Introduction: 2x3 Lasagna

About: Estelle Forrest is a wife, mother, business owner and self-taught home cook. She loves to get creative in the kitchen and makes a point of making dinner for her family almost every night of the week. Estelle l…

Two meats, three cheese, lots of pasta and red sauce – my lasagna recipe is going to be a real hit! Yes, it takes a little extra time, but it is so so worth it in the end!

Prep Time 10 minutes Cook Time 1 hour 30 minutes Servings 8

Ingredients

  • 18 Oven Ready Lasagna Sheets
  • 4 cups Mozzarella Cheese, shredded
  • 1 cup Parmesan Cheese, shredded
  • 1 tsp Parsley

For the Red Sauce

  • 2 tbsp Avocado Oil
  • 1 small Yellow Onion, diced
  • 4 Garlic Cloves, minced
  • 2 tsp Italian Seasoning, divided
  • 2 tsp Red Pepper Flakes, divided
  • 1 lb Ground Beef
  • 2 28oz can Crushed Tomatoes
  • 1 15oz can Tomato Puree
  • 1 tsp Fennel Seeds
  • 1 tsp Parsley
  • 1 tbsp Hot Honey

For the Ricotta Mixture

  • 1 lb Italian Sausage
  • 30 oz Ricotta Cheese
  • 1 cup Parmesan Cheese, shredded
  • 1 tsp Garlic Powder
  • 1 tsp Parsley

Supplies

Saute Pan

Large Saute Pan

Knife

Cutting Board

Spoon

Ladle

Spatula

14x10 Aluminum Lasagna Pan

Aluminum Foil

Baking Sheet

Step 1: Cook the Italian Sausage

In a saute pan over medium-high heat, add Italian Sausage. Cook and crumble until no longer pink.

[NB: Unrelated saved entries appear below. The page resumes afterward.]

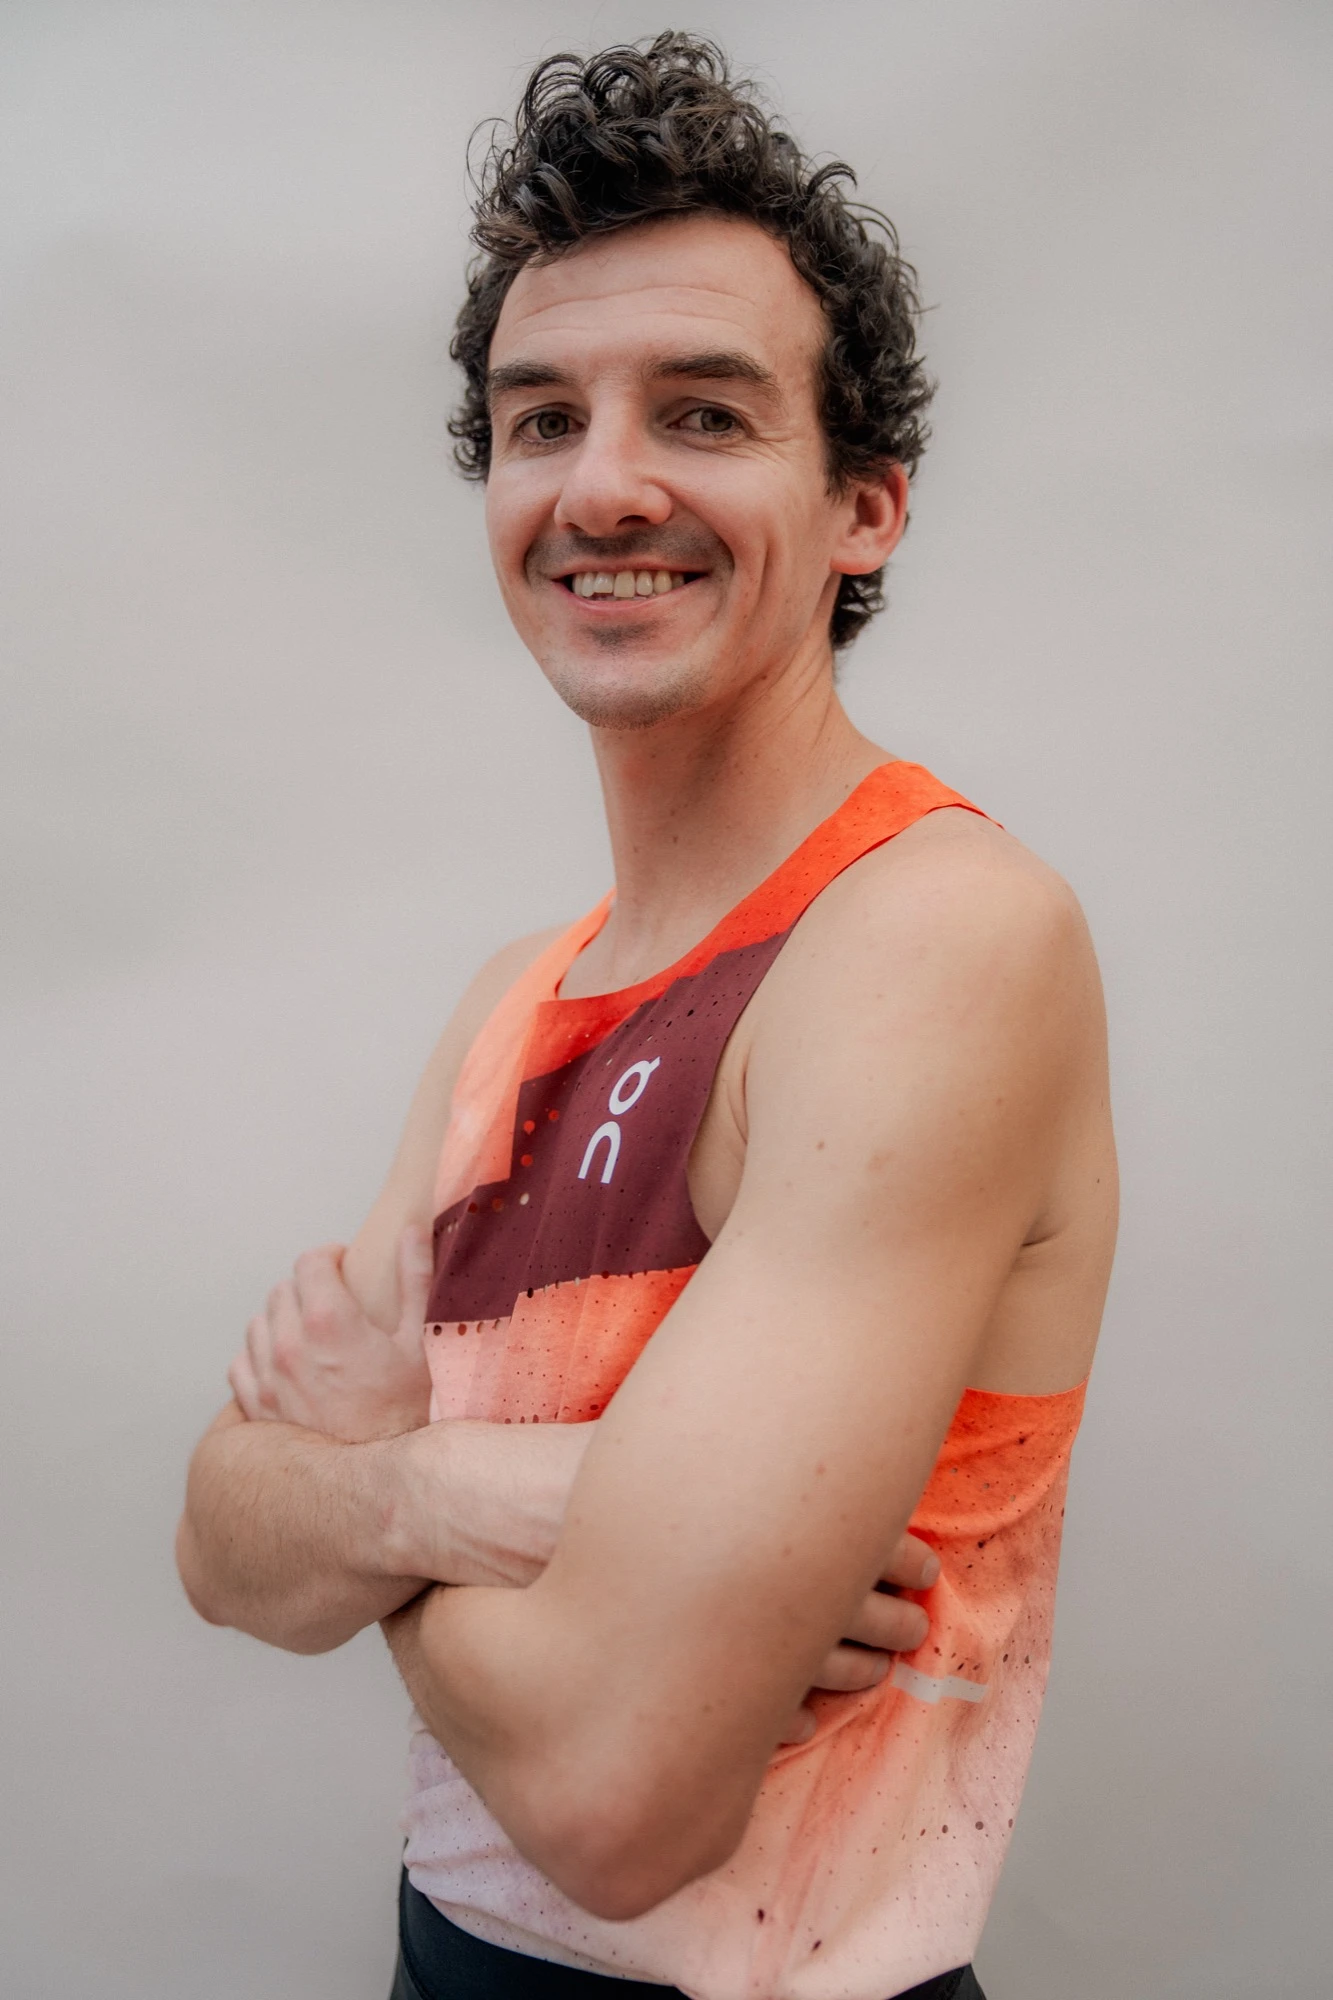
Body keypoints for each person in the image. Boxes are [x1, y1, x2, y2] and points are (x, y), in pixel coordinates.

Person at [176, 33, 1116, 2000]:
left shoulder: (935, 936)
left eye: (702, 412)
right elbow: (218, 1540)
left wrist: (371, 1491)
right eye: (542, 420)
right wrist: (459, 1493)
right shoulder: (515, 998)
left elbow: (615, 1795)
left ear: (866, 506)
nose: (603, 485)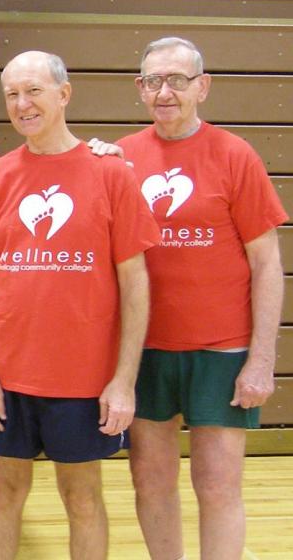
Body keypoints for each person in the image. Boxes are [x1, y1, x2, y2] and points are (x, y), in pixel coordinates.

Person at [0, 51, 159, 560]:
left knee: (82, 497)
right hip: (8, 376)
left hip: (84, 378)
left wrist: (123, 380)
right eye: (13, 95)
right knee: (2, 492)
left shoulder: (111, 174)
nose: (22, 105)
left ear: (63, 94)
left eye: (34, 92)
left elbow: (135, 284)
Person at [117, 37, 287, 560]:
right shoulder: (121, 158)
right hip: (144, 350)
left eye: (177, 80)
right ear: (140, 89)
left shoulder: (236, 156)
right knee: (150, 481)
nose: (164, 92)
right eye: (152, 81)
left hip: (221, 350)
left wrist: (261, 358)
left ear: (202, 86)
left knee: (217, 486)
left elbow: (267, 263)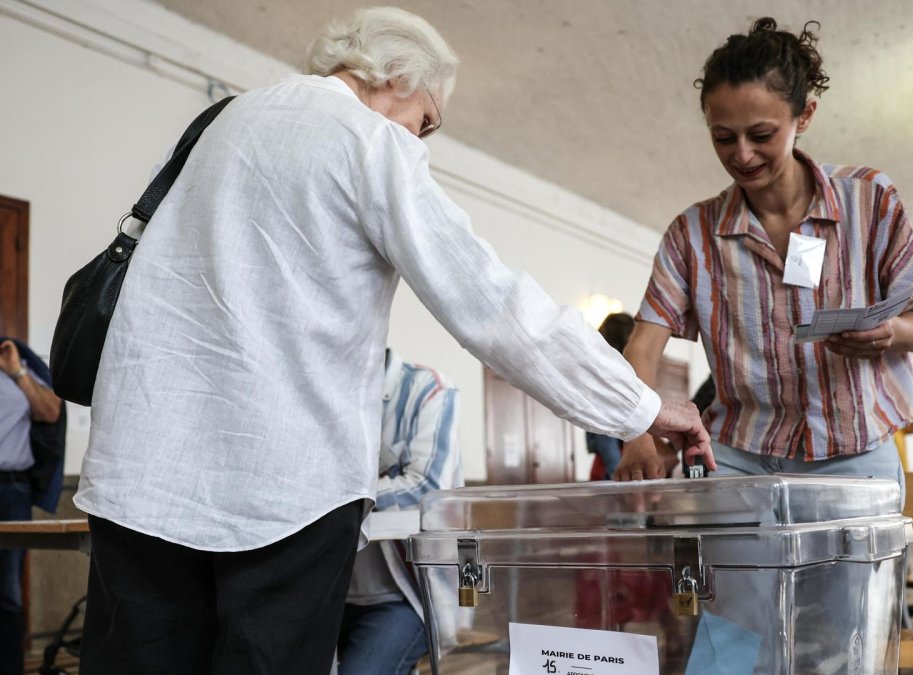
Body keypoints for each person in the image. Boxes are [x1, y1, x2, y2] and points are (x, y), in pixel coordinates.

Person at [72, 8, 710, 674]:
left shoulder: (222, 122)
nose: (423, 139)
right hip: (281, 488)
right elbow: (492, 302)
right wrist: (639, 405)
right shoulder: (368, 141)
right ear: (397, 75)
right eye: (428, 120)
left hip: (142, 475)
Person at [615, 18, 913, 495]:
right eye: (724, 137)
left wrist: (888, 332)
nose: (742, 155)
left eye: (761, 134)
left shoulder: (869, 200)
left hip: (855, 457)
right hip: (738, 459)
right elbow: (642, 347)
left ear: (804, 116)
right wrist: (636, 432)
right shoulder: (692, 235)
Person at [337, 355, 460, 674]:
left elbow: (428, 488)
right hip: (325, 590)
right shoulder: (311, 384)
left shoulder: (426, 388)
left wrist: (333, 494)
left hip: (404, 598)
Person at [0, 339, 62, 675]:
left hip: (10, 490)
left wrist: (17, 371)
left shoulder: (14, 362)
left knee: (7, 592)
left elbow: (50, 411)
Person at [585, 313, 635, 480]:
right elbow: (604, 436)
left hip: (613, 462)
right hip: (614, 466)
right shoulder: (608, 378)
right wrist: (620, 475)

Remove from heat and let cool.

Step 2: Make the Red Sauce

In a large saute pan over medium-high heat, add oil, onions, 1 teaspoon red pepper flakes, 1 teaspoon Italian seasoning, and garlic. Cook for 3 minutes then add ground beef. Cook and crumble until no longer pink. Reduce heat to medium and add tomatoes, honey, and remaining seasonings for the red sauce. Stir to combine and reduce heat to medium-low. Let simmer for 20 minutes.

Preheat oven to 350degF.

Step 3: Make the Ricotta Mix

Add ricotta cheese, parmesan cheese, garlic powder, and parsley to cooked Italian sausage and stir to thoroughly combine.

Step 4: Layer Up the Lasagna

Ladle a portion of sauce into the bottom of the aluminum pan. Spread 6 sheets of lasagna pasta with ricotta mix and place in a single layer in a pan. Ladle more sauce on top of the ricotta mix. Sprinkle with 1 cup of mozzarella cheese. Repeat layers from pasta sheets to mozzarella cheese. Layer 6 more sheets of pasta. Ladle on remaining sauce. Sprinkle with remaining mozzarella, parmesan cheese, and parsley.

Step 5: Bake It Up and Enjoy!

Loosely cover with aluminum foil and bake in the oven for 60 minutes. Let sit for at least 5 minutes before serving.